▶ _Dataset_

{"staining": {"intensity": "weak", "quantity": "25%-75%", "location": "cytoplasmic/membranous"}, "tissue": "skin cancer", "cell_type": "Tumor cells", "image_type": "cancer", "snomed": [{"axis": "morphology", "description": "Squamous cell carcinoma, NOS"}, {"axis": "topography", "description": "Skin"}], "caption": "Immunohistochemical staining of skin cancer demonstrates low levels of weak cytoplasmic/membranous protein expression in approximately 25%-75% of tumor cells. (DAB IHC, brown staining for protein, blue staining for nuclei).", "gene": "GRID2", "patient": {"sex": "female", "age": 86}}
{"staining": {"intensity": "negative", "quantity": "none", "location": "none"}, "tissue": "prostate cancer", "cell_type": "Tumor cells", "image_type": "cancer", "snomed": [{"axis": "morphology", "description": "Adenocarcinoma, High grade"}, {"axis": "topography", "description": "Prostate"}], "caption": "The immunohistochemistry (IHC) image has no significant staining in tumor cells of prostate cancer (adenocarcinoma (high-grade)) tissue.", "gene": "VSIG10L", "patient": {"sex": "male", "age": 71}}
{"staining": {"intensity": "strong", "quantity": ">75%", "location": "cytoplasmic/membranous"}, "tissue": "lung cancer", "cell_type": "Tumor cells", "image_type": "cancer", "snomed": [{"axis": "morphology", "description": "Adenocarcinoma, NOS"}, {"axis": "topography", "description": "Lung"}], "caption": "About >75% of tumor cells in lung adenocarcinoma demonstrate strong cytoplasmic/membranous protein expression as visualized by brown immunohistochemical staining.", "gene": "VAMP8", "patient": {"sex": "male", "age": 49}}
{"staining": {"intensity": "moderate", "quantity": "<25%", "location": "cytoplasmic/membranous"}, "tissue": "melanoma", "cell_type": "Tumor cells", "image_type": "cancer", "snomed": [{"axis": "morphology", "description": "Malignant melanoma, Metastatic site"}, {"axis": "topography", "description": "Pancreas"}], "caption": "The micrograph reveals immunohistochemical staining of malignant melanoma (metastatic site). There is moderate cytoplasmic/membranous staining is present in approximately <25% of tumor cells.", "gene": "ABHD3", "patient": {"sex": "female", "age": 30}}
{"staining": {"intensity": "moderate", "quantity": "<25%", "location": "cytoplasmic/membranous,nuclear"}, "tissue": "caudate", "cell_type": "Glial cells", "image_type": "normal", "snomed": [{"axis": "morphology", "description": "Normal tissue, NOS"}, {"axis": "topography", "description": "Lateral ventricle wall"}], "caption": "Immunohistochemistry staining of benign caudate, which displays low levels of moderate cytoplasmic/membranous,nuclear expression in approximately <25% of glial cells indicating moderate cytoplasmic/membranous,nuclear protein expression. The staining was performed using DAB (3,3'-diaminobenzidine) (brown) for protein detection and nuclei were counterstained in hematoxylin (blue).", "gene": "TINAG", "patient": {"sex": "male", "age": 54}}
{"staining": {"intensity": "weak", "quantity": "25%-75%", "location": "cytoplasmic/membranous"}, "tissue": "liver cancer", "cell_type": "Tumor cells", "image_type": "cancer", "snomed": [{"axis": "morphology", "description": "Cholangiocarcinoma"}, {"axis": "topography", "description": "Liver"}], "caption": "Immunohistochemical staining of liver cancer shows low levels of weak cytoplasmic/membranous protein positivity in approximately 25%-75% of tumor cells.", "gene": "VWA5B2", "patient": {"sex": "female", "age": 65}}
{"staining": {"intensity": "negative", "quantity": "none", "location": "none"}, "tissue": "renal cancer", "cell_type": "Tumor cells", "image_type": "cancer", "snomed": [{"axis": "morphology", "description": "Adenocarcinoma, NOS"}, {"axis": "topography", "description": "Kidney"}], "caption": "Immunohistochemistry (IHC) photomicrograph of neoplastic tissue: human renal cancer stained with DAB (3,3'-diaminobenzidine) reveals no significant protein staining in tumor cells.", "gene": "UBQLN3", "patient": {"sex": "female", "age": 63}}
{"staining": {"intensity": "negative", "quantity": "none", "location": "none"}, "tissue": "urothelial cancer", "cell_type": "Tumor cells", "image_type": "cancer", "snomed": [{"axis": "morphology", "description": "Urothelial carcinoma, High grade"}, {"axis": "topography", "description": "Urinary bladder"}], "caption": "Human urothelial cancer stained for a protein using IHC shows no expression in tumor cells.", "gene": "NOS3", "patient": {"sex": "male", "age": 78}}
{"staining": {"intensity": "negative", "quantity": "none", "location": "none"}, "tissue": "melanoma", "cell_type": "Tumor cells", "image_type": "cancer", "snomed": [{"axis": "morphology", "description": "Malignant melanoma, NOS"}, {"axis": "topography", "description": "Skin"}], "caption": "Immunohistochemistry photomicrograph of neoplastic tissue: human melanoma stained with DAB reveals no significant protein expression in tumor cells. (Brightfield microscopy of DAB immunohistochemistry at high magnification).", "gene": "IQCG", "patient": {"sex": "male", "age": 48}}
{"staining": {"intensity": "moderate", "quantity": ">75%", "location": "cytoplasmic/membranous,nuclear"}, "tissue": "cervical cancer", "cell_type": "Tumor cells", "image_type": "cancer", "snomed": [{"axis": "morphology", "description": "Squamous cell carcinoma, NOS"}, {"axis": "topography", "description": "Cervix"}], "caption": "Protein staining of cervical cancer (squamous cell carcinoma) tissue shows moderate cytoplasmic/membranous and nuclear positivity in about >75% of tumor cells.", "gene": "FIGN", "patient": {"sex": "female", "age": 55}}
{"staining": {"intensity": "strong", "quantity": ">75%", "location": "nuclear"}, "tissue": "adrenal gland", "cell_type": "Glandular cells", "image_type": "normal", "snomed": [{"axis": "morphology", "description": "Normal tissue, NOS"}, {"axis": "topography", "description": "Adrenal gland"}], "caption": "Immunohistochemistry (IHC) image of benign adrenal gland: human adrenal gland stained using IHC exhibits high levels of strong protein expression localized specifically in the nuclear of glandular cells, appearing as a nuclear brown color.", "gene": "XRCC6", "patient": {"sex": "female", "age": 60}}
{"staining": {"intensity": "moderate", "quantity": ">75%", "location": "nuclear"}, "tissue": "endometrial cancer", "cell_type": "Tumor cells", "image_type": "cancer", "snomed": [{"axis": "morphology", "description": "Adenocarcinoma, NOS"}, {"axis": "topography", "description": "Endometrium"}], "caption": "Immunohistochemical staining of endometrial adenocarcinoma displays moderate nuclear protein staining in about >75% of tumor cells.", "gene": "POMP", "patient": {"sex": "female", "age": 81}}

▶ _Assigned task_
Beginning with the first line of the entries, repeat each line exactly until you have reproduced the one containing "(IHC) image has", and add nothing further.

▶ _Exercise response_
{"staining": {"intensity": "weak", "quantity": "25%-75%", "location": "cytoplasmic/membranous"}, "tissue": "skin cancer", "cell_type": "Tumor cells", "image_type": "cancer", "snomed": [{"axis": "morphology", "description": "Squamous cell carcinoma, NOS"}, {"axis": "topography", "description": "Skin"}], "caption": "Immunohistochemical staining of skin cancer demonstrates low levels of weak cytoplasmic/membranous protein expression in approximately 25%-75% of tumor cells. (DAB IHC, brown staining for protein, blue staining for nuclei).", "gene": "GRID2", "patient": {"sex": "female", "age": 86}}
{"staining": {"intensity": "negative", "quantity": "none", "location": "none"}, "tissue": "prostate cancer", "cell_type": "Tumor cells", "image_type": "cancer", "snomed": [{"axis": "morphology", "description": "Adenocarcinoma, High grade"}, {"axis": "topography", "description": "Prostate"}], "caption": "The immunohistochemistry (IHC) image has no significant staining in tumor cells of prostate cancer (adenocarcinoma (high-grade)) tissue.", "gene": "VSIG10L", "patient": {"sex": "male", "age": 71}}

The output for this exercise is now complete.